I do not want to describe a lot of the rest of what happened, although I was not personally involved! I was GOOD this time!

but one person is angry with another person for not following through on certain promises, among other things. one of these people also sat in the bathtub for I think 12 hours straight while drinking and I had to hide the alcohol in the trunk of the car.

Did I tell y'all I got Alex shoes and a shirt for Christmas? This is so that he can stop dressing like his mother dresses him out of the trash (which is true) We think he should be Hip and Fly or whatever the contemporary term for looking good is.
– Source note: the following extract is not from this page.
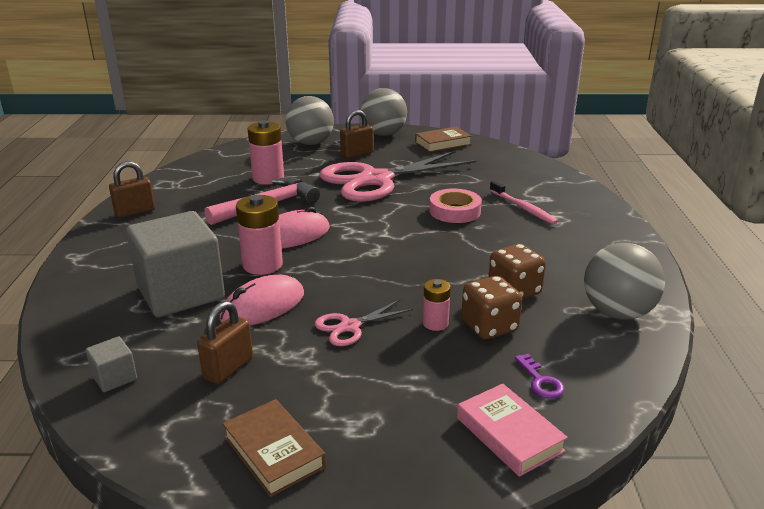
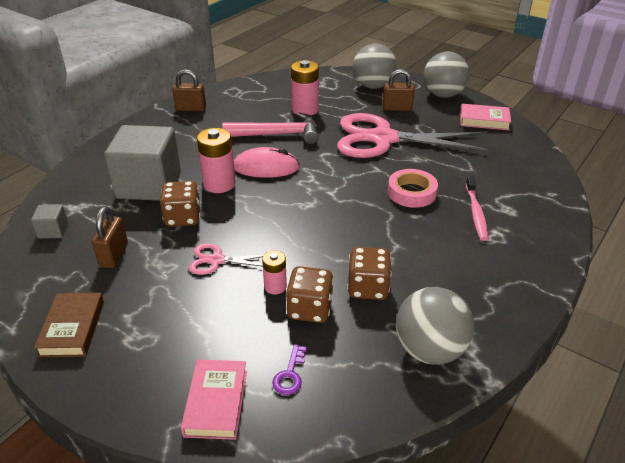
camera: 35 degrees right, 10 degrees up
(228, 368) = (114, 255): brown padlock -> brown padlock turned 60 degrees counterclockwise
(263, 306) = (183, 218): pink mouse -> brown dice
(442, 143) = (484, 120): brown book -> pink book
He isn't going to do this by himself!
The shoes came from Amazon. The shirt- came from Forever 21.

No it is NOT a girls' store! They have guys' stuff too! Shut up! Last time we were there (Robin and I) we rather inadvertently discovered we were in the men's section, not really knowing that there was a men's section, because it's like sweatshirts and jeans- never mind. Anyway, if he wears this, he can look all, you know, not like a bum. Sara laughed a lot when she heard of this but, she of all people should know he needs Help.

Alex consented to wear one pair of shoes but is afraid of the other pair.

He is currently threatening me back with the Dismobile, but I have something infinitely worse in store for him. Even worse than the squirrel tail.